--- Page text ---
• • •
Thanks for the link to the beamwidth, I overlooked that this morning. Silly me, I looked in the "Specifications" but didn't read the "Overview" carefully. I suspect someone used the verbiage from another model but didn't catch the different BW. I'll notify the marketing manager about it.

Horizontal beamwidth is technically defined as the "Half-Power Beam Width (HPBW)". This is the arc that covers the peak lobe and defines where the reception is 1/2 the peak on either side of maximum, also known as the -3 dB points. A good tutorial is available at http://www.antenna-theory.com/basics/radPatDefs.php

Should you need the wide BW of a C4 but desire a bit more gain, you can stack two C2s vertically on the same mast and combine them with a reversed splitter and two equal length coax segments. This will compress the radiation pattern vertically and will provide a 2-3 dB increase in forward gain while maintaining horizontal HPBW. This is the same as what happens when we go from our C1 to the C2 UHF loops or from a DB2e to a DB4e.
• • •
--- Extracted information ---

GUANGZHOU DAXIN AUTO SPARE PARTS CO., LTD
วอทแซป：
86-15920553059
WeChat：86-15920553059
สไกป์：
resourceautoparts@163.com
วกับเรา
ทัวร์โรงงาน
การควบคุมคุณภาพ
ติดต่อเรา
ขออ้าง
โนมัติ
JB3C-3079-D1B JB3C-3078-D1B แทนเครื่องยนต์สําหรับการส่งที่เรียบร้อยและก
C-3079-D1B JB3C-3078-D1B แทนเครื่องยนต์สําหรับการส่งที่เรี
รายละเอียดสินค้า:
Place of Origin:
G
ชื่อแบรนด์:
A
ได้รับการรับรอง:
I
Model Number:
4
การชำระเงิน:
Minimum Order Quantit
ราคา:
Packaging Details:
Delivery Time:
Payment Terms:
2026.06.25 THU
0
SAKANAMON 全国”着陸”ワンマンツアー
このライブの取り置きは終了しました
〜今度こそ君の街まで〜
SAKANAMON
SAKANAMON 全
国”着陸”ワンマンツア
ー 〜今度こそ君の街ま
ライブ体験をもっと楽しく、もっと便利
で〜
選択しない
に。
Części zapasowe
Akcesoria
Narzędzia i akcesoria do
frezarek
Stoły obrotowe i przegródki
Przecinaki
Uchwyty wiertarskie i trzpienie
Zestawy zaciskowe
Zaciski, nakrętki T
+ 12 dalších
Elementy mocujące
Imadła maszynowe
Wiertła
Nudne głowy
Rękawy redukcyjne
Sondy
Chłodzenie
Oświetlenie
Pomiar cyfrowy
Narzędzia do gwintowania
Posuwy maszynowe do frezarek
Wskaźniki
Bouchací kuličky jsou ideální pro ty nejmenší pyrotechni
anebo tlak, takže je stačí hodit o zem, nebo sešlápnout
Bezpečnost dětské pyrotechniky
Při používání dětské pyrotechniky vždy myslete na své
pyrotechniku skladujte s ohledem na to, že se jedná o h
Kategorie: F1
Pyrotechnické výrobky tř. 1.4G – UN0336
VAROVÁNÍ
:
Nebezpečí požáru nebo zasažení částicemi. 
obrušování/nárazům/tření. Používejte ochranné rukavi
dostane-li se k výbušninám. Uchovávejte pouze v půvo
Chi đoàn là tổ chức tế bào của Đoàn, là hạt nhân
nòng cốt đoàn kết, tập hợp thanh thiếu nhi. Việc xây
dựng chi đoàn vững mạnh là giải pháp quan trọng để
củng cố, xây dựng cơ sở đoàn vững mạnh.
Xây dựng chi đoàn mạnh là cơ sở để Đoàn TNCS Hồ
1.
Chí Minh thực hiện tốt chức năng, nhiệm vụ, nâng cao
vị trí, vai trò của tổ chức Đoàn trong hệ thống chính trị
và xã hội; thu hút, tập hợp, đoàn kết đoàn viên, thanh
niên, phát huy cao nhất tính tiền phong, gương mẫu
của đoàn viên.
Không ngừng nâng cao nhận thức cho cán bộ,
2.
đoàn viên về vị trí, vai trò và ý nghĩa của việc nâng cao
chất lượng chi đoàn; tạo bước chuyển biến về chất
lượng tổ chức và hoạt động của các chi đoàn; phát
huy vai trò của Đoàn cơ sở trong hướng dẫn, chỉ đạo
• • •
--- Required actions ---
• a. Render the records as a Markdown table with the columns Row and Line, beginning at the first line of the records and stopping after the line that has "của đoàn viên.". Leave out blank lines.
• b. Write the next part of the text on antenna beamwidth, picking up after its final sentence.
The antenna text and the records are unrelated material.

--- Task-by-task results ---
• a.
| Row | Line |
|---|---|
| 1 | GUANGZHOU DAXIN AUTO SPARE PARTS CO., LTD |
| 2 | วอทแซป： |
| 3 | 86-15920553059 |
| 4 | WeChat：86-15920553059 |
| 5 | สไกป์： |
| 6 | resourceautoparts@163.com |
| 7 | วกับเรา |
| 8 | ทัวร์โรงงาน |
| 9 | การควบคุมคุณภาพ |
| 10 | ติดต่อเรา |
| 11 | ขออ้าง |
| 12 | โนมัติ |
| 13 | JB3C-3079-D1B JB3C-3078-D1B แทนเครื่องยนต์สําหรับการส่งที่เรียบร้อยและก |
| 14 | C-3079-D1B JB3C-3078-D1B แทนเครื่องยนต์สําหรับการส่งที่เรี |
| 15 | รายละเอียดสินค้า: |
| 16 | Place of Origin: |
| 17 | G |
| 18 | ชื่อแบรนด์: |
| 19 | A |
| 20 | ได้รับการรับรอง: |
| 21 | I |
| 22 | Model Number: |
| 23 | 4 |
| 24 | การชำระเงิน: |
| 25 | Minimum Order Quantit |
| 26 | ราคา: |
| 27 | Packaging Details: |
| 28 | Delivery Time: |
| 29 | Payment Terms: |
| 30 | 2026.06.25 THU |
| 31 | 0 |
| 32 | SAKANAMON 全国”着陸”ワンマンツアー |
| 33 | このライブの取り置きは終了しました |
| 34 | 〜今度こそ君の街まで〜 |
| 35 | SAKANAMON |
| 36 | SAKANAMON 全 |
| 37 | 国”着陸”ワンマンツア |
| 38 | ー 〜今度こそ君の街ま |
| 39 | ライブ体験をもっと楽しく、もっと便利 |
| 40 | で〜 |
| 41 | 選択しない |
| 42 | に。 |
| 43 | Części zapasowe |
| 44 | Akcesoria |
| 45 | Narzędzia i akcesoria do |
| 46 | frezarek |
| 47 | Stoły obrotowe i przegródki |
| 48 | Przecinaki |
| 49 | Uchwyty wiertarskie i trzpienie |
| 50 | Zestawy zaciskowe |
| 51 | Zaciski, nakrętki T |
| 52 | + 12 dalších |
| 53 | Elementy mocujące |
| 54 | Imadła maszynowe |
| 55 | Wiertła |
| 56 | Nudne głowy |
| 57 | Rękawy redukcyjne |
| 58 | Sondy |
| 59 | Chłodzenie |
| 60 | Oświetlenie |
| 61 | Pomiar cyfrowy |
| 62 | Narzędzia do gwintowania |
| 63 | Posuwy maszynowe do frezarek |
| 64 | Wskaźniki |
| 65 | Bouchací kuličky jsou ideální pro ty nejmenší pyrotechni |
| 66 | anebo tlak, takže je stačí hodit o zem, nebo sešlápnout |
| 67 | Bezpečnost dětské pyrotechniky |
| 68 | Při používání dětské pyrotechniky vždy myslete na své |
| 69 | pyrotechniku skladujte s ohledem na to, že se jedná o h |
| 70 | Kategorie: F1 |
| 71 | Pyrotechnické výrobky tř. 1.4G – UN0336 |
| 72 | VAROVÁNÍ |
| 73 | : |
| 74 | Nebezpečí požáru nebo zasažení částicemi.  |
| 75 | obrušování/nárazům/tření. Používejte ochranné rukavi |
| 76 | dostane-li se k výbušninám. Uchovávejte pouze v půvo |
| 77 | Chi đoàn là tổ chức tế bào của Đoàn, là hạt nhân |
| 78 | nòng cốt đoàn kết, tập hợp thanh thiếu nhi. Việc xây |
| 79 | dựng chi đoàn vững mạnh là giải pháp quan trọng để |
| 80 | củng cố, xây dựng cơ sở đoàn vững mạnh. |
| 81 | Xây dựng chi đoàn mạnh là cơ sở để Đoàn TNCS Hồ |
| 82 | 1. |
| 83 | Chí Minh thực hiện tốt chức năng, nhiệm vụ, nâng cao |
| 84 | vị trí, vai trò của tổ chức Đoàn trong hệ thống chính trị |
| 85 | và xã hội; thu hút, tập hợp, đoàn kết đoàn viên, thanh |
| 86 | niên, phát huy cao nhất tính tiền phong, gương mẫu |
| 87 | của đoàn viên. |

• b.
I tried combining it that way (stacking them) and it lost some power. Probably because using the splitter creates a loss or 3db. I think I would have needed a combiner similar to what included with the C4 to make that work. Just like the "old" vs "new" DB8 that introduced the PCB combiner. I'd be interested in trying it that way(PCB method) but basically using the splitter made it have the same reception as the C2.

This is the C4 spec sheet I had found thanks to Google. I'm thinking the 70 degree width is from the to bubbles on the higher UHF channels.